Jazzland : 1961
JH, alto sax; Shake Keane, trumpet and flugelhorn; Pat Smythe, piano; Coleridge Goode, bass; Phil Seaman, drums.
Common reactions upon first hearing Joe Harriott – from an unscientific poll of friends:
1) “Is this Ornette?”
2) “This is from… when?”
3) “British? Really?”
4) “Given a blindfold test and provided with a time span equivalent to the age of the known universe, I wouldn’t think to cite Joe Harriott until after the last ember had faded from view.”
Hailed by The Wire as “the U.K.’s greatest jazz musician,” Joe Harriott is probably best known in this country for his Indo-Jazz fusion albums with John Mayer. Stirring stuff to be sure, but the bedrock of his achievement are the three trailblazing free jazz albums he recorded in the early sixties – Free Form, Abstract, Movement. This unjustly obscure body of work has been favorably compared to the best of Ornette Coleman and Charles Mingus from the same period. And if that sounds like impossible hype, there’s little doubt that Harriott’s work was every bit as innovative.
Sure these tracks sound more than a little like Ornette. But it’s not a question of copying or influence, but about the strange confluence of ideas that sometimes occurs across continents. Like the case of Alfred Wallace, who hit upon the idea of evolution at almost the exact same time as Charles Darwin, only half a world away. Of course, one doesn’t hear all that much from Wallace’s corner these days, do one.
Not that we should get too hung up on the similarities. History has a way of flattening our ears — just the other day we heard a Charlie Parker ringtone and could’ve sworn it was some Ornette off Shape of Jazz to Come! So check out this wonderful piece on Harriott from All About Jazz that delineates the many temperamental and compositional differences between him and Coleman, starting with the prominent fact that Harriott used a piano.
As for the tracks, they’re less highlights than what happened to hit us this moment. We’ve been listening to Free Form all week and hearing different highlights with every spin. The entire album is rock solid and we’ll definitely be featuring more tunes from it in the future.

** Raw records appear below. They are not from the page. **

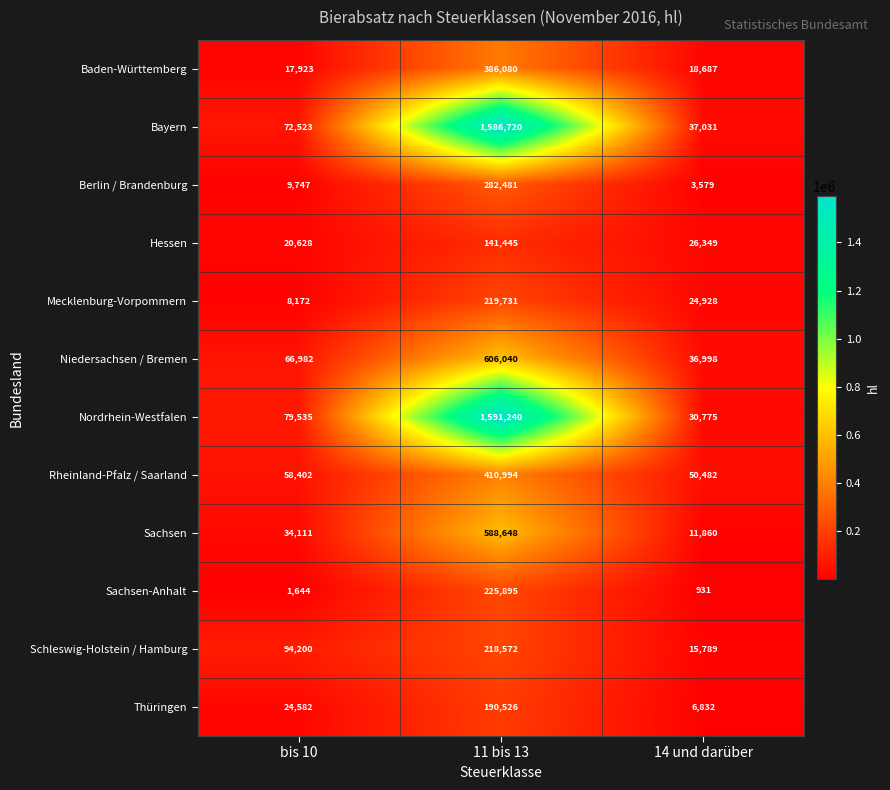

The value of Thüringen at bis 10 is 33690. True or false?

False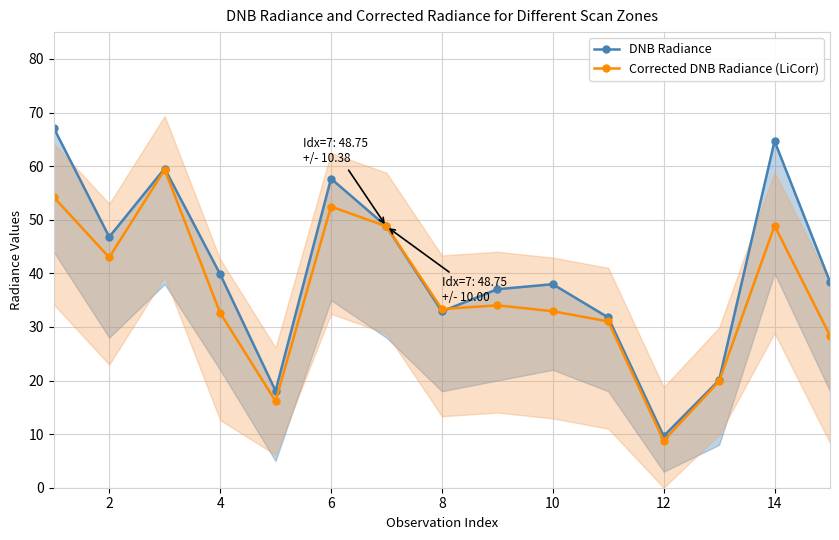

What are all the series names shown in the legend?

DNB Radiance, Corrected DNB Radiance (LiCorr)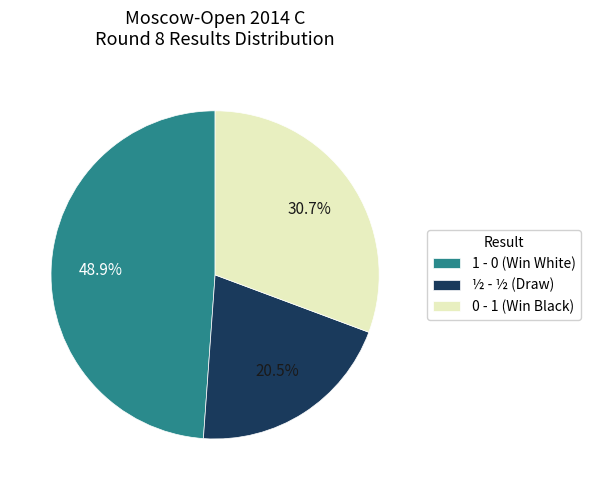

Is there a majority slice in this chart?

No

For now, enjoy the surging unison playing of “Straight Lines,” the fiery galloping push-pull of “Abstract,” and the buoyantly dense dance of “Calypso Sketches.”
Hopefully some intrepid label will reissue Free Form, Abstract, and Movement together in one convenient box and we’ll watch how quickly history rewrites itself. For now, you can get a refracted idea of Harriott’s glory through Ken Vandermark’s Straight Lines, which pays tribute to the man whose music lurks ever more persistently in jazz’s shadows.